Daily devotions and reading God’s Word were constants in Mother Johnson’s life and this fueled her faith. Even as 2021 presented new health challenges that quickly snowballed into greater challenges, she did not abandon hope, nor did she complain! Thelma declined life-prolonging measures, but opted to return home (to be with loved ones). Even in the midst of pandemic restrictions, her local family members all were able to see her face-to-face. This gave Thelma such satisfaction and probably a sense of peace and rest. On Wednesday evening at bedtime, her daughter whispered Psalms into her ear and sang gospel tunes, thinking they would have a soothing and calming effect. Apparently so. Early on the morning of Thursday, February 18, 2021, she peacefully fell asleep in Christ.

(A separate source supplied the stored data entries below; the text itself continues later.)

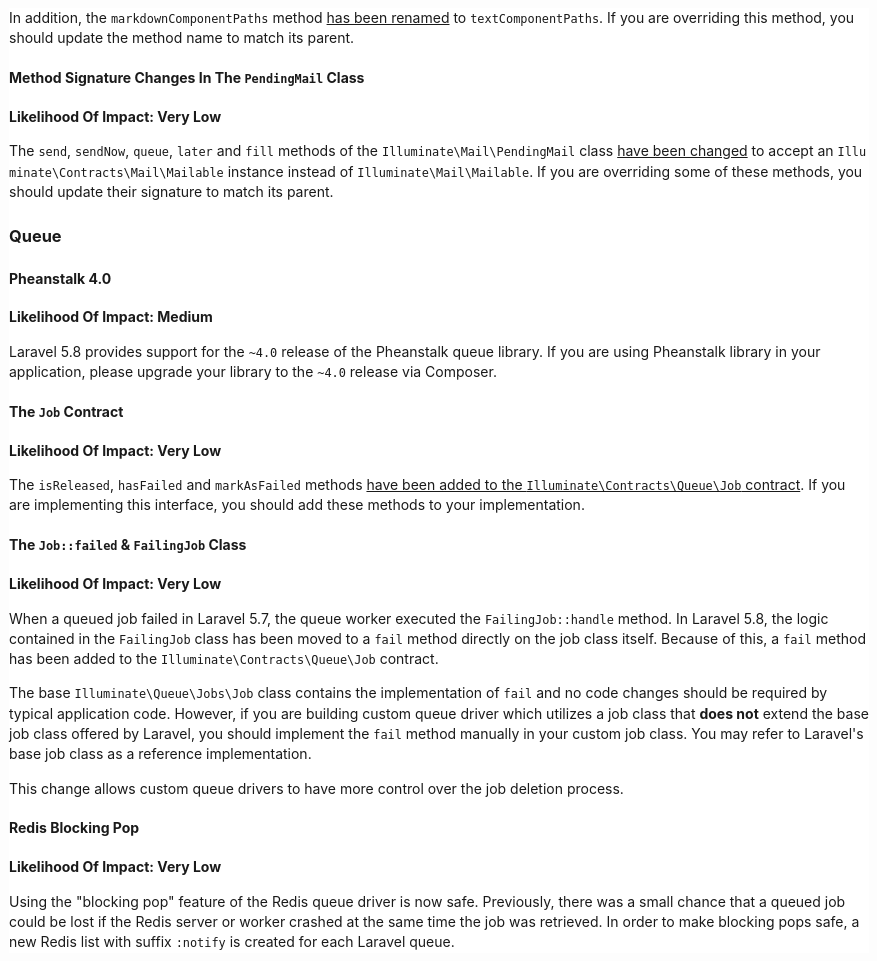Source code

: In addition, the `markdownComponentPaths` method [has been renamed](https://github.com/laravel/framework/pull/26938) to `textComponentPaths`. If you are overriding this method, you should update the method name to match its parent.

#### Method Signature Changes In The `PendingMail` Class

**Likelihood Of Impact: Very Low**

The `send`, `sendNow`, `queue`, `later` and `fill` methods of the `Illuminate\Mail\PendingMail` class [have been changed](https://github.com/laravel/framework/pull/26790) to accept an `Illuminate\Contracts\Mail\Mailable` instance instead of `Illuminate\Mail\Mailable`. If you are overriding some of these methods, you should update their signature to match its parent.

<a name="queue"></a>
### Queue

<a name="pheanstalk-4"></a>
#### Pheanstalk 4.0

**Likelihood Of Impact: Medium**

Laravel 5.8 provides support for the `~4.0` release of the Pheanstalk queue library. If you are using Pheanstalk library in your application, please upgrade your library to the `~4.0` release via Composer.

#### The `Job` Contract

**Likelihood Of Impact: Very Low**

The `isReleased`, `hasFailed` and `markAsFailed` methods [have been added to the `Illuminate\Contracts\Queue\Job` contract](https://github.com/laravel/framework/pull/26908). If you are implementing this interface, you should add these methods to your implementation.

#### The `Job::failed` & `FailingJob` Class

**Likelihood Of Impact: Very Low**

When a queued job failed in Laravel 5.7, the queue worker executed the `FailingJob::handle` method. In Laravel 5.8, the logic contained in the `FailingJob` class has been moved to a `fail` method directly on the job class itself. Because of this, a `fail` method has been added to the `Illuminate\Contracts\Queue\Job` contract.

The base `Illuminate\Queue\Jobs\Job` class contains the implementation of `fail` and no code changes should be required by typical application code. However, if you are building custom queue driver which utilizes a job class that **does not** extend the base job class offered by Laravel, you should implement the `fail` method manually in your custom job class. You may refer to Laravel's base job class as a reference implementation.

This change allows custom queue drivers to have more control over the job deletion process.

#### Redis Blocking Pop

**Likelihood Of Impact: Very Low**

Using the "blocking pop" feature of the Redis queue driver is now safe. Previously, there was a small chance that a queued job could be lost if the Redis server or worker crashed at the same time the job was retrieved. In order to make blocking pops safe, a new Redis list with suffix `:notify` is created for each Laravel queue.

Thelma Johnson was predeceased by her mother, Marguerite Butts, her husband of 49 years, Willie G. Johnson, sons: Anthony Gordon, Eugene LeMoyne, Larry Elliot, and Winston Charles Johnson. She leaves to cherish her memory and legacy of love sons: Reverend Ronald Johnson (Muncie), Terrell (Elizabeth) Johnson, (Indianapolis), daughters, Jeanette (Richard) Jackson, (Indianapolis), Athena Johnson (East Chicago), Tamara Moore, (North Carolina), devoted daughter-in-love, Jessica Johnson (Indianapolis) grandchildren: Karla (Kamau) Hall, (Okinawa, Japan), Kenya (Corey) McClanahan (Florida), Julian Jackson, (Georgia) Danielle Johnson, (Indianapolis), Candice (Michael) Hankerson, (Indianapolis), Jared (Ashlea Shields) Jackson, (Indianapolis), Joshua Johnson, (Muncie), great-grandchildren: Jon-Michael Hall, Jada Hall, Aaron (“AJ”) Harris, Jr., Nadia McClanahan, Elijah Harris, Josiah Hall, MaKayla Hankerson, Isaiah Harris, Nigel McClanahan, MaKenzye Hankerson, Mayah Hankerson, MaRiyah Hankerson, Niles McClanahan, Jace Jackson, and Jamison Jackson; special cousins: Burnell Peters (Georgia), John Bickham (New York) and Mary Williams (Georgia); long-time caring friends: Missionary Mary Spiller, Elder James & Sister Betty Chandler; dedicated Pastor Louis Baker & First Lady Ragina Baker, the ICCM church family, Supervisor Dorothy Dillon, Zion MBC Golden Seniors Fellowship, “adopted” granddaughters Gayla Williams, Mica White and Jessica Smith, Still Waters Adult Day Center staff (Deb, Dorothy, Mika, Francene, Natalie, Jessica, Ty, Tammy, Robin), dear friends, Lula and Mary R., and a host of other relatives and friends.
Whether you called her Mother, Thelma, Sister Johnson, Mother Johnson, Aunt Thelma, Miss Thelma, “Gran”, Li’l Ma, or Li’l Bit, you were special to her. What a long, blessed life of service, loving and giving this beautiful Woman of God has led. We all anticipate, with the greatest expectation and joy, the day when we will be reunited with her for all eternity in our Heavenly home. What a day!